Her biggest salvo after firing away at Trump was aimed at Housing and Urban Development Secretary Ben Carson. She called Carson a puppet of Trump to the delight of the crowd.
“He was treated so badly during the Republican primaries,” Waters said. “Trump talked down to all of them and him. Here’s is this neurosurgeon who is supposed to be so talented and smart and he’s taking all this abuse and and still wanted to be part of the Trump administration. I am going to talk to him about that when he comes before our committee.”
Waters spoke for about 50 minutes. Afterward, she stayed around and took photos with many who attended the banquet.
Kim Cameron, who has lived in Durham for five and a half years since moving from Wisconsin, was one of the first in line. She said seeing Waters and hearing her speak was energizing.
“It was awesome to hear her,” Cameron said. “She has the fire and energy to stand up for us. She was speaking to the choir about some things we already knew but at the same time I would like to have heard a road map for us to save democracy in our country and to stop the hate in our country so we can come together.”
Southern High School rising senior Bobby Bailey Jr. was one of the younger attendees.

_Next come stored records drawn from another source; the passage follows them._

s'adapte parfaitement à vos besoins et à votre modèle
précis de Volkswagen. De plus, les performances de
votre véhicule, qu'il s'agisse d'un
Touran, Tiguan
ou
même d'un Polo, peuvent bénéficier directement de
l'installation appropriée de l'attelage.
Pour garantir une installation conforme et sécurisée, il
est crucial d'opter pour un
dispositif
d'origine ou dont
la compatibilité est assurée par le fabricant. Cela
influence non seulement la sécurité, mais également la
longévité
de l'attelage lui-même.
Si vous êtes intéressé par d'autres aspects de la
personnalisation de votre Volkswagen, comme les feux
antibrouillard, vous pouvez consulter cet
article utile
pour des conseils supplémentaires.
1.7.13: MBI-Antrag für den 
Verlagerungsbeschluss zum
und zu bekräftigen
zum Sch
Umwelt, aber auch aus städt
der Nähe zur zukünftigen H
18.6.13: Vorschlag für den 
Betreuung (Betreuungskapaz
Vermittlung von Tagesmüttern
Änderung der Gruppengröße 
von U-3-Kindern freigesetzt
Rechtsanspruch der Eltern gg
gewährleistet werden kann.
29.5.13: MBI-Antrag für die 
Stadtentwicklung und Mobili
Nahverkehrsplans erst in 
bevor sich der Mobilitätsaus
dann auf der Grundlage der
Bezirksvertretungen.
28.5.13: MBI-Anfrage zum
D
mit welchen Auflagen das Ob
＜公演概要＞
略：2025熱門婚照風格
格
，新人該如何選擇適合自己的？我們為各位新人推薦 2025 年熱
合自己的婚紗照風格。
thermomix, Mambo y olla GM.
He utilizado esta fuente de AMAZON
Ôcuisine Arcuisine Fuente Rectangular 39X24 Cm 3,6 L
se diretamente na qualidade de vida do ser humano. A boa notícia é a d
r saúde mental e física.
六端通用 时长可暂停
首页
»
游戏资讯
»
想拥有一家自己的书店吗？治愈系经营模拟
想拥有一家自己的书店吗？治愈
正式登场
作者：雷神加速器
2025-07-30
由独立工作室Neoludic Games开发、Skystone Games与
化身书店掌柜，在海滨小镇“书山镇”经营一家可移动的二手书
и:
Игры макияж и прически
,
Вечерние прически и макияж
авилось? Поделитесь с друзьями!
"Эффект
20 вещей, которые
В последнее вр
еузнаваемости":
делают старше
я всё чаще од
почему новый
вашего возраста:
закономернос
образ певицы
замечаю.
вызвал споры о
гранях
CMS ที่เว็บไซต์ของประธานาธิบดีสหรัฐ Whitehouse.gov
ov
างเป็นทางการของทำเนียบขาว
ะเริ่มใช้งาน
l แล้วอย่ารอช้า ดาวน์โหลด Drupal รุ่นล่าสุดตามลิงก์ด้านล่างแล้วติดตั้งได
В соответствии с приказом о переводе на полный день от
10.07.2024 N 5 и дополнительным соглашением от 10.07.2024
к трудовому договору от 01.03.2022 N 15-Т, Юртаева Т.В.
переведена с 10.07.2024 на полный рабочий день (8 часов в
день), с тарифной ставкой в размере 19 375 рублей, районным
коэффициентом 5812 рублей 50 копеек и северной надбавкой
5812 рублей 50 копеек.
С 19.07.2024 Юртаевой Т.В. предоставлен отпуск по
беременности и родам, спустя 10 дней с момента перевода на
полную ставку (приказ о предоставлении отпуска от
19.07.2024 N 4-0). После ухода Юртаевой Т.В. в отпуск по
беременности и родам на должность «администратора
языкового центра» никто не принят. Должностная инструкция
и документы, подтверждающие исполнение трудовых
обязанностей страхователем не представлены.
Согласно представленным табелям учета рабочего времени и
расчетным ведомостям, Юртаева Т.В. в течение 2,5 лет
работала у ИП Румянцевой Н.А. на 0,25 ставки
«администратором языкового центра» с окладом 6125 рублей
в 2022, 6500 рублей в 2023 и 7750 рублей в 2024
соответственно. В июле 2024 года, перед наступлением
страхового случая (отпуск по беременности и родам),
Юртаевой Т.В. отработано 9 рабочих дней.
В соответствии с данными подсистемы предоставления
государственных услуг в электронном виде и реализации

He said seeing Waters was an eye-opening experience.
“I wasn’t too familiar with her but my parents kept telling me she was a big figure and they showed me a video,” Bailey said. “It meant a lot being here to see her. Being young, I’m sometimes blind to politics because I don’t understand it a lot but she has sparked a fire in me to learn more.”
Bailey was honored during the banquet for his community service, as he has operated a book drive since he was in the sixth grade that has distributed more than 3,000 books to help other kids read.
Lynch was on hand to help honor her father, Durham’s Rev. Lorenzo Lynch, who was recognized by the Committee for his longtime service as a community leader. She did take the opportunity talk about how much she enjoyed being in Durham with her parents.
“I am glad to be back in Durham,” Lynch said. “Not that Washington isn’t a lovely place now. Washington is a place in need of some spiritual guidance.”
Dr. Howard Fitts Jr. also was honored for his community contributions. During his acceptance speech that he thought he was just being honored for his longevity. His joke brought a chuckle from the crowd.